Output every line of text in the data below without any change, and leave the pictures out.

##### Information shown #####

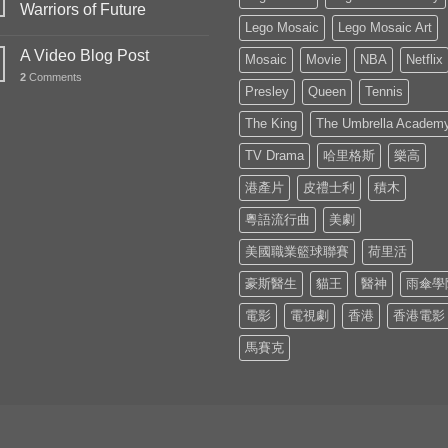
Warriors of Future
Lego Mosaic
Lego Mosaic Art
A Video Blog Post
Mosaic
Movie
NBA
Netflix
2
Comments
Presley
Queen
Tennis
The King
The Umbrella Academ
TV Drama
哈里格斯
樂高
港產片
皮禮士利
積木
粵語流行曲
美劇
美國職業籃球聯賽
荷里活
豪斯醫生
貓王
醫神
雨傘學
電影
電視劇
香港
香港電影
馬賽克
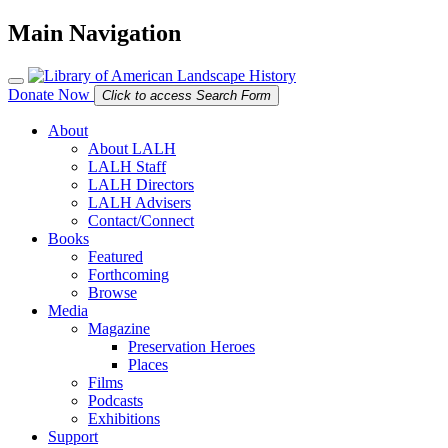
Main Navigation
Donate Now
Click to access Search Form
About
About LALH
LALH Staff
LALH Directors
LALH Advisers
Contact/Connect
Books
Featured
Forthcoming
Browse
Media
Magazine
Preservation Heroes
Places
Films
Podcasts
Exhibitions
Support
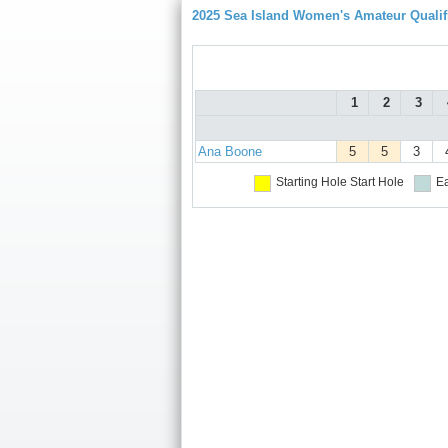
2025 Sea Island Women's Amateur Qualif
1
2
3
Ana Boone
5
5
3
Starting Hole
Start Hole
Ea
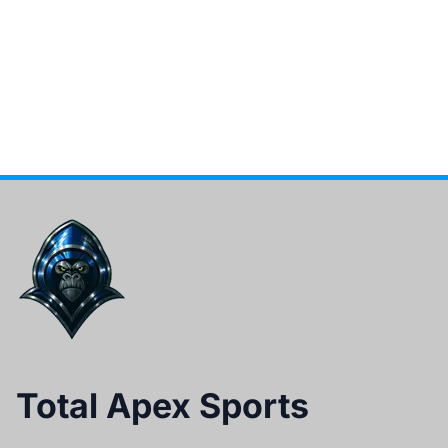
Total Apex Sports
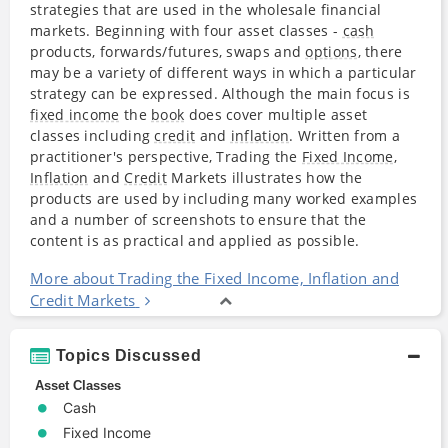
strategies that are used in the wholesale financial
markets. Beginning with four asset classes -
cash
products, forwards/futures, swaps and
options
, there
may be a variety of different ways in which a particular
strategy can be expressed. Although the main focus is
fixed income
the
book
does cover multiple asset
classes including
credit
and
inflation
. Written from a
practitioner's perspective, Trading the
Fixed Income
,
Inflation
and
Credit
Markets illustrates how the
products are used by including many worked examples
and a number of screenshots to ensure that the
content is as practical and applied as possible.
More about Trading the Fixed Income, Inflation and
Credit Markets
Topics Discussed
Asset Classes
Cash
Fixed Income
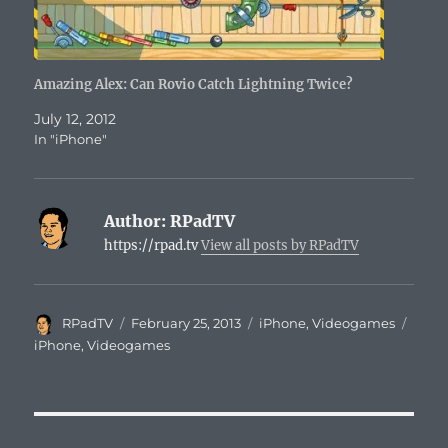
Amazing Alex: Can Rovio Catch Lightning Twice?
July 12, 2012
In "iPhone"
Author:
RPadTV
https://rpad.tv
View all posts by RPadTV
Author
Posted
Categories
Tags
RPadTV
February 25, 2013
iPhone
,
Videogames
on
iPhone
,
Videogames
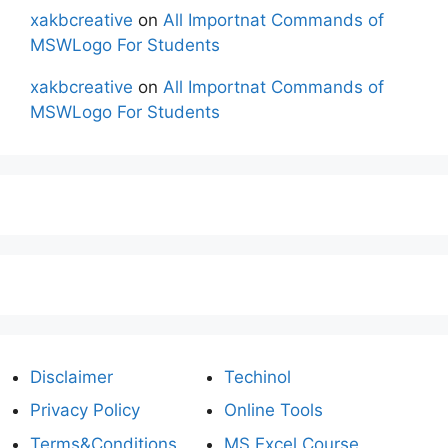
xakbcreative
on
All Importnat Commands of
MSWLogo For Students
xakbcreative
on
All Importnat Commands of
MSWLogo For Students
Disclaimer
Techinol
Privacy Policy
Online Tools
Terms&Conditions
MS Excel Course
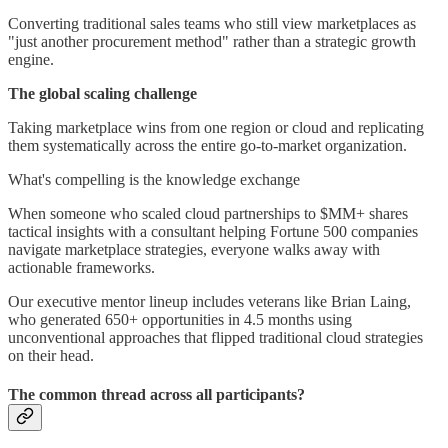
Converting traditional sales teams who still view marketplaces as
"just another procurement method" rather than a strategic growth
engine.
The global scaling challenge
Taking marketplace wins from one region or cloud and replicating
them systematically across the entire go-to-market organization.
What's compelling is the knowledge exchange
When someone who scaled cloud partnerships to $MM+ shares
tactical insights with a consultant helping Fortune 500 companies
navigate marketplace strategies, everyone walks away with
actionable frameworks.
Our executive mentor lineup includes veterans like Brian Laing,
who generated 650+ opportunities in 4.5 months using
unconventional approaches that flipped traditional cloud strategies
on their head.
The common thread across all participants?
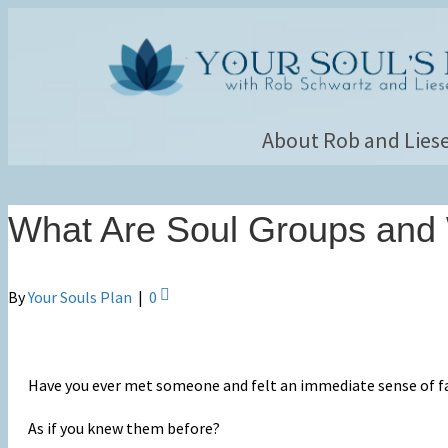
About Rob and Liese
What Are Soul Groups and
By
Your Souls Plan
|
0
Have you ever met someone and felt an immediate sense of fa
As if you knew them before?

#####

Solution to this task -
Warriors of Future
Lego Mosaic
Lego Mosaic Art
A Video Blog Post
Mosaic
Movie
NBA
Netflix
2
Comments
Presley
Queen
Tennis
The King
The Umbrella Academ
TV Drama
哈里格斯
樂高
港產片
皮禮士利
積木
粵語流行曲
美劇
美國職業籃球聯賽
荷里活
豪斯醫生
貓王
醫神
雨傘學
電影
電視劇
香港
香港電影
馬賽克
Main Navigation
Donate Now
Click to access Search Form
About
About LALH
LALH Staff
LALH Directors
LALH Advisers
Contact/Connect
Books
Featured
Forthcoming
Browse
Media
Magazine
Preservation Heroes
Places
Films
Podcasts
Exhibitions
Support
2025 Sea Island Women's Amateur Qualif
1
2
3
Ana Boone
5
5
3
Starting Hole
Start Hole
Ea
Total Apex Sports
strategies that are used in the wholesale financial
markets. Beginning with four asset classes -
cash
products, forwards/futures, swaps and
options
, there
may be a variety of different ways in which a particular
strategy can be expressed. Although the main focus is
fixed income
the
book
does cover multiple asset
classes including
credit
and
inflation
. Written from a
practitioner's perspective, Trading the
Fixed Income
,
Inflation
and
Credit
Markets illustrates how the
products are used by including many worked examples
and a number of screenshots to ensure that the
content is as practical and applied as possible.
More about Trading the Fixed Income, Inflation and
Credit Markets
Topics Discussed
Asset Classes
Cash
Fixed Income
Amazing Alex: Can Rovio Catch Lightning Twice?
July 12, 2012
In "iPhone"
Author:
RPadTV
https://rpad.tv
View all posts by RPadTV
Author
Posted
Categories
Tags
RPadTV
February 25, 2013
iPhone
,
Videogames
on
iPhone
,
Videogames
xakbcreative
on
All Importnat Commands of
MSWLogo For Students
xakbcreative
on
All Importnat Commands of
MSWLogo For Students
Disclaimer
Techinol
Privacy Policy
Online Tools
Terms&Conditions
MS Excel Course
Converting traditional sales teams who still view marketplaces as
"just another procurement method" rather than a strategic growth
engine.
The global scaling challenge
Taking marketplace wins from one region or cloud and replicating
them systematically across the entire go-to-market organization.
What's compelling is the knowledge exchange
When someone who scaled cloud partnerships to $MM+ shares
tactical insights with a consultant helping Fortune 500 companies
navigate marketplace strategies, everyone walks away with
actionable frameworks.
Our executive mentor lineup includes veterans like Brian Laing,
who generated 650+ opportunities in 4.5 months using
unconventional approaches that flipped traditional cloud strategies
on their head.
The common thread across all participants?
About Rob and Liese
What Are Soul Groups and
By
Your Souls Plan
|
0
Have you ever met someone and felt an immediate sense of fa
As if you knew them before?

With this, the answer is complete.